Angelina finira par refermer la porte de ce carnaval, carnaval des brisés. 


Avec tous ces crimes impunis, il faut de suite abandonner l'idée de porter un jugement moral sur cette histoire. Non, cette histoire n'est pas morale, mais qu'est-ce que ça change à sa force et à sa qualité ?  Oserait-on porter ce genre de jugement sur un polar américain, sur un thriller ? Nous voyons bien que le critère de moralité n'a rien à faire dans la critique de cet ouvrage.
Au moment où s'ouvre le procès du meurtrier d'Ilan Halimi, dans un entretien qu'il donne au quotiden Libération, le 29 avril 2009, Didier Lapeyronie répond à la question de la publicité des débats (des accusés étant mineur au moment des faits, le procès pourrait se tenir à huit clos) en disant : "il faudrait que les gens aient la capacité de se dire : J'aurais pu participer à ça". C'est exactement ce qu'il faudrait que se dise chaque lecteur de ce roman.
 
Il s'agit donc bien d'un roman violent, extrèmement violent. D'une violence qui n'incite pas au passage à l'acte, mais qui est mise à distance du lecteur par l'écriture très nerveuse de Julia Kino, saccadée, une écriture "rock" pourrait-on dire au vu des références musicales de la "bande-son" et qui rythment le récit. Par ailleurs, si cette violence des meurtres nous percute, ils cessent à la moitié du roman, quand le groupe se retrouve en vacances, avant de partir pour Budapest. Il n'y a plus le lycée pour rythmer les jours. Le groupe a besoin d'être tout le temps, tout le temps ensemble. Quelque chose est cassé dans la bande. Chacun se trouve face à sa solitude à sa vie, à son devenir. L'errance dure encore un peu avant de passer à autre chose.
Angelina, la narratrice, nous raconte cette histoire qu'elle a peut-être écrit quand elle s'est retrouvée seule à Budepest. Rien n'indique qu'elle regrette quoi que ce soit. Elle a tué froidement, elle a été amoureuse sans passion, elle a quitté ses parents et son pays sans regarder en arrière. Ce qu'elle raconte est en fait une histoire d'apprentissage. Il lui fallait dire cette période de folie, pour enfin passer à autre chose, pour mûrir, quitter la caste des lycéens, la horde portant des barrettes et la moue, sa génération. Il lui fallait passer par cette période difficile et complexe de l'adolescence, rejetter le monde des adultes qu'on lui présentait, pour y entrer quand elle pourrait et de la façon qui lui conviendrait.  A propos des adultes, il n'y en pas dans ce roman, pas de parents, pas de professeurs, pas de flics... Il n'y a que Camilla, mais c'est à Budapest.

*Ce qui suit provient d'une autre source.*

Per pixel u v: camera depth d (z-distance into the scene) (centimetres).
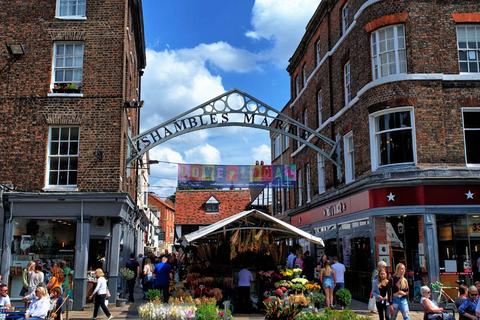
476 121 1595
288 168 1988
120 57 1738
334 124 2153
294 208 2894
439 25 1628
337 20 2164
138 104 1750
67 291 1522
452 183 1518
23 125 1689
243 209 4300
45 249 1647
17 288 1611
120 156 1675
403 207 1536
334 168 2133
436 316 966
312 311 953
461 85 1598
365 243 1706
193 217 4272
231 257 1426
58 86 1723
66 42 1762
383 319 1162
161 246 5922
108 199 1619
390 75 1622
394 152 1614
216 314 962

Ce roman fait partie du corpus de "romans violents" étudié dans Lecture Jeune, n° 128, décembre 2008. Je l'ai lu en essayant de comprendre ce que peut éprouver le lecteur qui lit ce genre de roman. J'ai été choqué par la violence, mais elle ne m'a pas fasciné, elle m'a plutôt écoeuré. Je  me suis dit que, peut-être, si je l'avais lu à l'adolescence et que j'avais eu des pulsions violentes, cette lecture m'aurait aidée à leur résister. Mais bon, le but ultime du roman n'est pas d'être un moyen thérapeutique...

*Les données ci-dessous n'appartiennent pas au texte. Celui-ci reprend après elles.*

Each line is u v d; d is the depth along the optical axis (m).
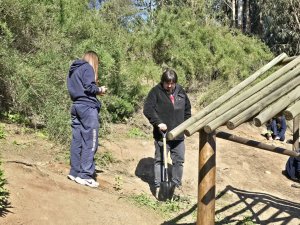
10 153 4.34
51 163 4.34
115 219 3.32
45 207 3.15
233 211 4.19
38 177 3.62
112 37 7.62
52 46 6.17
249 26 16.52
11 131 5.14
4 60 5.36
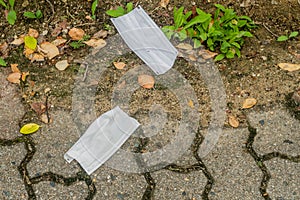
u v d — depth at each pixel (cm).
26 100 164
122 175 154
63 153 157
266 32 175
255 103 163
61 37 174
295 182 154
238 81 167
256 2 179
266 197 152
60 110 163
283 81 167
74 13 178
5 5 177
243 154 157
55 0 179
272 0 180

J'ai bien aimé ce texte, son rythme, son vocabulaire, son registre de langue, sa narratrice attachante, ses personnages si singuliers qu'ils donnent envie de les approcher dans la vraie vie. Il m'a accroché, vraiment...

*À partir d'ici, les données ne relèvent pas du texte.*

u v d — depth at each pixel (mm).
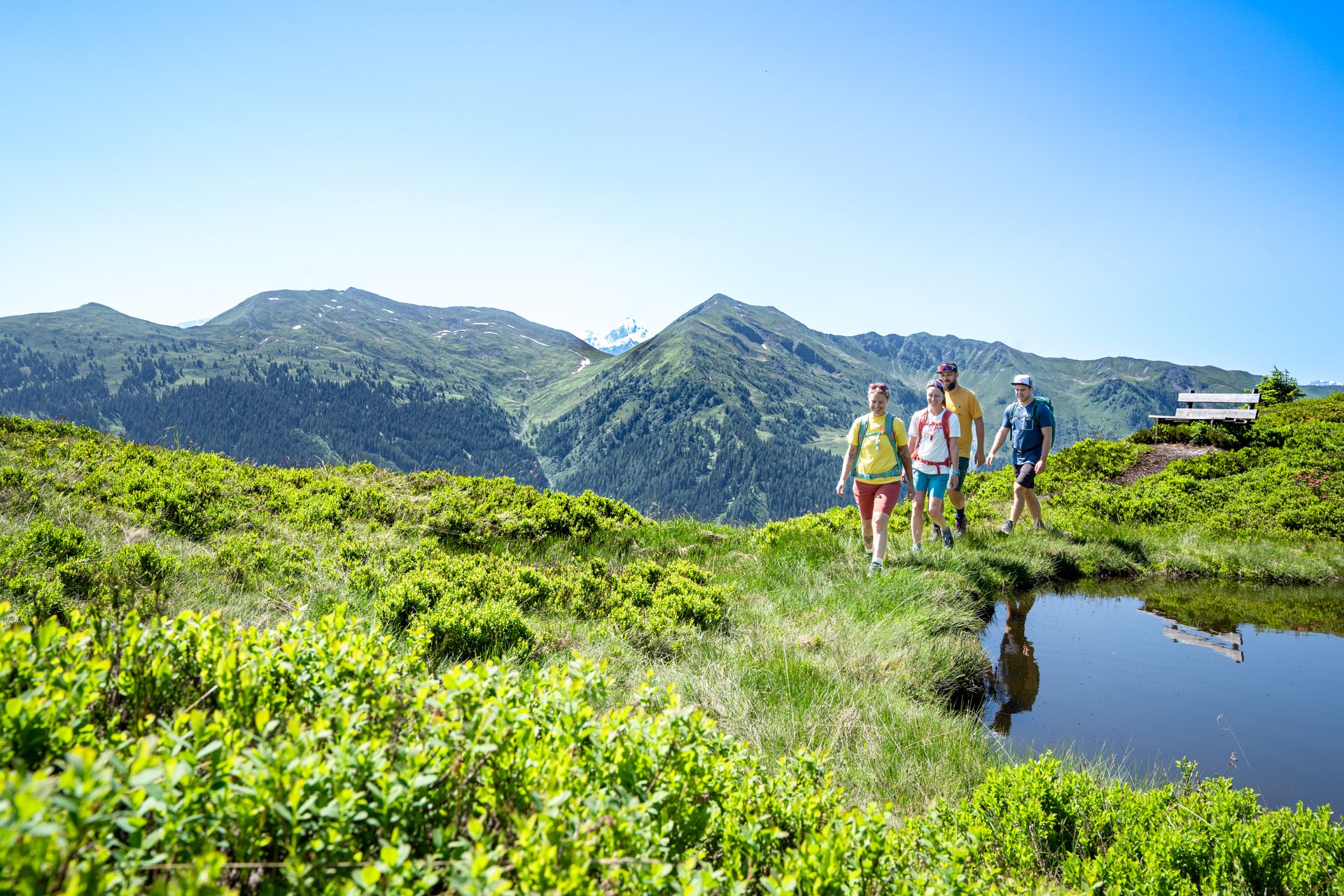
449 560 7598
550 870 1413
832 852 1883
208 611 5160
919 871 2453
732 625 6984
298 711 2055
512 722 1960
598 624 6430
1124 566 10578
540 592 6992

On peut écouter Julia Kino lire des extraits de Adieu la chair. Rechercher "romans urbains" pour trouver les fichiers sur Youtube et surDailymotion, et écouter le début du roman, le poème de la page 135, et la réflexion d'Angelina sur sa rencontre avec Camilla.

Pour garçons et filles à partir de 15-16 ans et pour jeunes adultes et au-delà.